# A wise cop.



## Falcon (Dec 6, 2014)

Did this officer in this short video use good judgement in the handling of this situation? 
Would you have handled it in a different manner? 

https://www.facebook.com/photo.php?v=10202763511232620 

   (turn up volume)


----------



## Blaze Duskdreamer (Dec 6, 2014)

Totally unfunny.  It's abuse of women and encouraging abuse of women.


----------



## Meanderer (Dec 7, 2014)

Since this clip is in the humor forum, it was never meant to be taken seriously!  And John, in this hyper PC world...we pitch horseshoes in the minefield, at our own risk.  Funny?  Maybe. Serious? No way!  Had it been in the General discussions forum....well now!   and I thought your questions john, were rhetorical.

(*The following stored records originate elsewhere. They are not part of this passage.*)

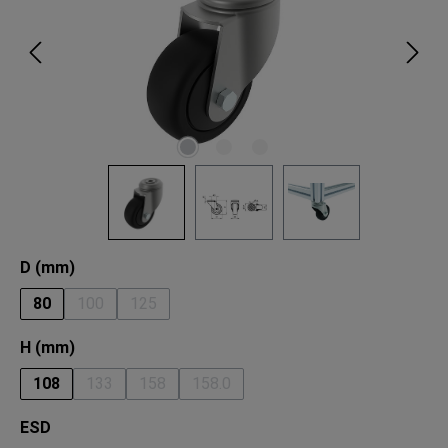
auswählen
D (mm)
80
100
125
(Diese Option ist zurzeit nicht verfügbar.)
(Diese Option ist zurzeit nicht verfügbar.)
auswählen
H (mm)
108
133
158
158.0
(Diese Option ist zurzeit nicht verfügbar.)
(Diese Option ist zurzeit nicht verfügbar.)
(Diese Option ist zurzeit nicht verfüg
auswählen
ESD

After thinking about it more, I think the "joke" is that she talked her way back into the trunk.


----------



## Falcon (Dec 7, 2014)

That's exactly the joke Jim.  He understood the problem with the husband and the son.
She yakked her way back into the trunk.


----------



## SeaBreeze (Dec 7, 2014)

I understood the joke, she was a yacker and that was one way to shut her up.  Just a joke, not to be taken too literally or seriously.


----------



## Falcon (Dec 7, 2014)

Thanks Sea.  I knew you'd see it that way.


----------



## Ina (Dec 7, 2014)

John, it was funny, but then I think this is funny too.  :hiteachother::lofl::getit:


----------